Chinese economists, searching for alternatives, rediscovered a nearly forgotten 19th-century French economist who challenged the rising tide of Marxist economics in his era and its focus on surplus value producers, i.e., the working class.

This French rival to Marx is Frédéric Bastiat, whose book “The Seen and the Unseen” was translated into Chinese in 2014, reportedly selling millions of copies. This was followed by translations of several speeches Bastiat delivered during his service as a member of the French National Assembly.

It is likely that President Xi read Bastiat’s book about a decade ago, around the time he and other Chinese leaders discovered German Carl Schmitt’s thesis on politics.

Schmitt explained to Xi how the state can gain legitimacy through success in enforcing discipline, ensuring security, providing prosperity, and limiting corruption.

Bastiat, for his part, taught several things: minimizing the state’s mechanism to allow so-called civil society greater role. While Marxist economists advocated central planning and increased government spending, Bastiat showed that the most successful states created by the industrial revolution kept the state’s share of GDP at a minimum.

Another proposition Bastiat made is that improving citizens’ living standards cannot be achieved solely by raising wages because that might lead to price increases through inflation, resulting in a counterproductive outcome. He demonstrated that over 60% of living standard improvements in 19th-century Western European industrial countries came through price reductions, not wage increases. This led to Bastiat’s greatest hypothesis: the surest way to improve humanity’s life is free trade in a market economy system.

If low prices are the key to prosperity, producers will need more consumers, i.e., expanding markets that can boost mass production which lowers costs. In other words, expanding demand achieves your goal.

In his characteristic satirical style defending his theses, Bastiat suggested that the government at the time, worried about mass unemployment, instead of adopting protectionism, should burn Paris and then rebuild it by employing hundreds of thousands and creating an economic boom.

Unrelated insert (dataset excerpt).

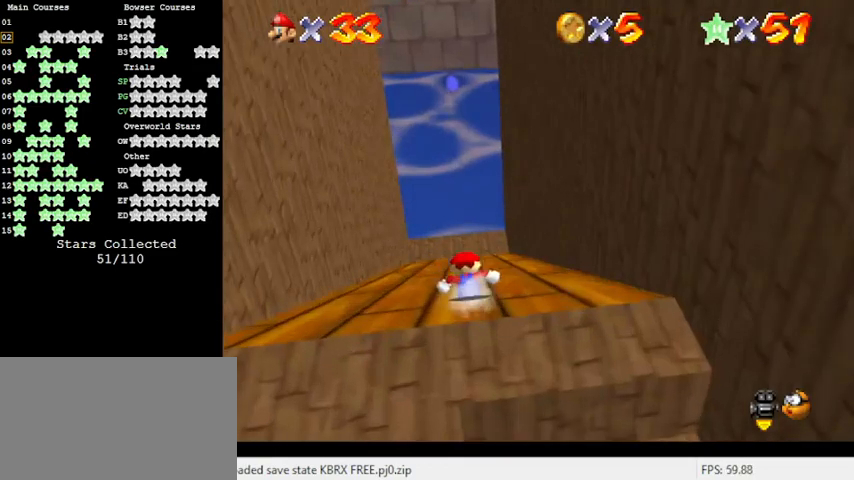
{"keys": ["up"], "events": []}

In its most radical form, this hypothesis translates into a policy of no tariffs. U.S. President Donald Trump, who clearly is not a fan of Bastiat, calls tariffs the most beautiful word in the English language dictionary and is determined to dismantle as much as possible of the structure built by four decades of globalization.

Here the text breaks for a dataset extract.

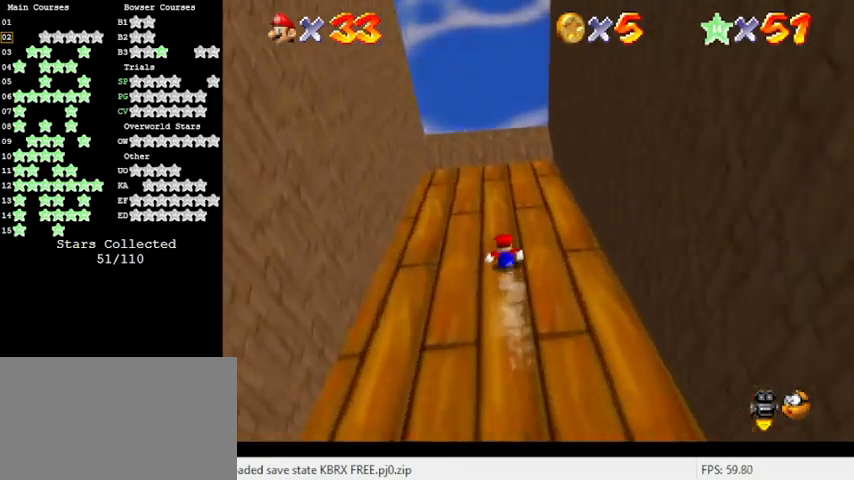
{"keys": ["shift", "up"], "events": [[100, "shift", "down"]]}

Thus, we witness an unusual scene where the leader of a state that first raised the banner of global free trade for decades faces the leader of another state based on Marxist theories of a planned economy, as an opponent and supporter of Bastiat’s doctrine of no tariffs. Needless to say, Bastiat’s system—although he would reject such a phrase—is anti-protectionist.

The Chinese leaders’ discovery of Bastiat, the opposite of their former beloved Marx, is good news for both China and the world. However, it would be wrong to turn Bastiat-ism—if such a slogan can be coined—into a rigid doctrine.

More importantly, Bastiat was unaware of modern government structures that transformed Thomas Hobbes’ “Leviathan” into a regulatory machine serving special interests, trendy ideologies, and the cult of the imaginary victim.

Bastiat did not win the debate even in mid-19th century France, when “Leviathan” was certainly not the all-encompassing governing machine as is the Chinese government apparatus today.

The current tariff war places Trump in the protectionist position inspired by David Ricardo, let alone Karl Marx, against Xi Jinping who discovered Adam Smith through Frédéric Bastiat. This conflict shows that ideas also have a free market and can spread in different directions over different periods.